L’aviation permet aux hommes et aux femmes de se rencontrer, de faire des affaires et surtout de vivre en paix. La baisse considérable des coûts a fait de l’aviation un moyen populaire non réservé aux nantis et souvent bien moins cher que le train. S’isoler, c’est transformer un pays en état autocratique au pouvoir passéiste et nauséabond. Franchement, qui rêve de vivre dans un facsimilé de la Corée du Nord ?

La France a besoin de l’aéronautique

Baver sur l’industrie aéronautique c’est flinguer la balance commerciale de la France qui, sans Airbus, plongera dans un rouge écarlate. C’est également tuer un tissu industriel composé d’industriels et d’entrepreneurs qui embauchent, créent et rapportent des taxes à un état gourmand. Embraer, Boeing et consœur sont des entreprises clientes des industriels français et eux aussi contribuent à la relative bonne santé du secteur.

Quand on veut, on peut !

Au siècle dernier, lorsque tout le monde pointait du doigt le nucléaire français, vous les politiques, furent fort habiles pour défendre contre vents et marées cette technologie copiée en grande partie sur nos amis américains. Alors, pourquoi baisser les bras et succomber à l’appel des voix des générations influencées par le message de Greta Thunberg venant de Suède, pas le pays le plus exemplaire sur le plan de la gestion de l’impact environnemental…

Les acteurs du marché de l’aéronautique montrent l’exemple

Que ce soit la Direction d’Air France, Air Caraïbes, French Bee, la Compagnie, Air Tahiti Nui, Air Calin, leurs pilotes, leurs employés… Tous œuvrent dans la réduction de l’empreinte carbone. Tous investissent des fortunes dans les dernières technologies sans même avoir la certitude que le marché résistera à la vague bobo-écolo du moment. Tous croient en leur entreprise et leur mission. Même la sous-traitance comme OpenAirlines œuvrent dans ce sens en proposant des solutions innovantes reconnues dans le monde.
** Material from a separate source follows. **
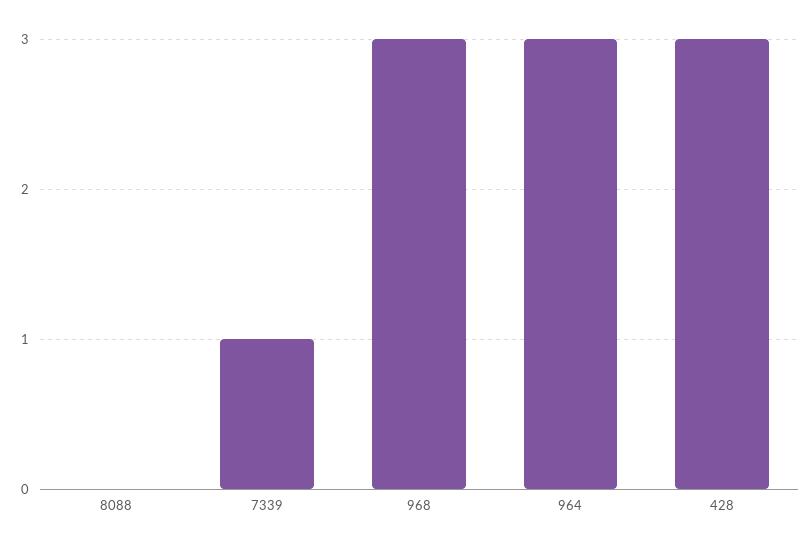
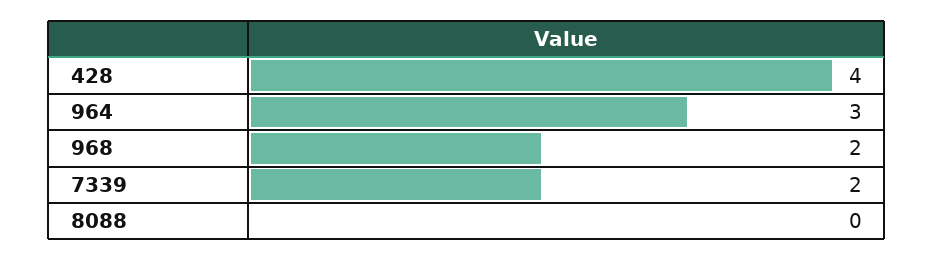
7339: 1 -> 2
968: 3 -> 2
428: 3 -> 4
Peut-on encore faire mieux ?

De toute évidence oui. Un des points les plus faibles de notre industrie aéronautique est le contrôle aérien. Le matériel est souvent obsolète et l’espace aérien absolument pas adapté aux besoins modernes. Pourquoi débuter la descente d’un transatlantique au niveau de Belle-Île ? Entre 6 et 10% de carburant pourraient être économisés par des approches plus directes et des descentes optimisées.
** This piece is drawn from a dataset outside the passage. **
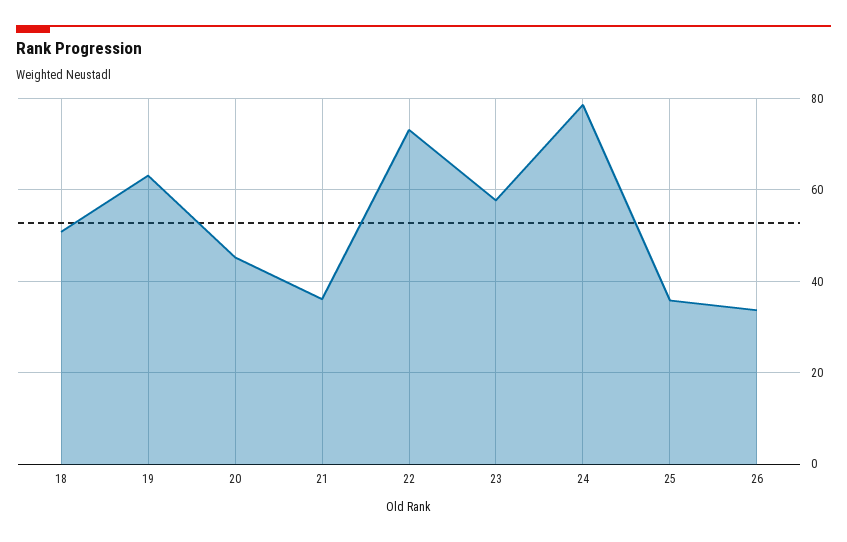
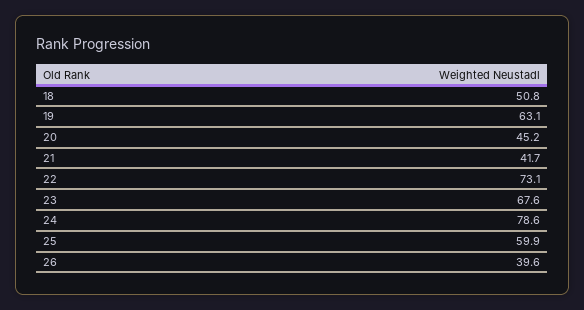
21: 36 -> 41.7
23: 58 -> 67.6
25: 36 -> 59.9
26: 34 -> 39.6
Alors de grâce mesdames et messieurs les politiques de tous bords, ne perdez pas de temps à rédiger des inepties qui décrédibilisent votre fonction et qui détournent les électeurs des urnes que vous chérissez tant. Il faut agir mais avec intelligence et discernement. Les électeurs ne sont pas crédules et ont bien su vous le faire comprendre lors des dernières élections. Défendez plutôt les bonnes idées et critiquez ouvertement les mauvaises et surtout, montrez le bon exemple et expliquez, ça évitera bien des incompréhensions et de mauvaises interprétations.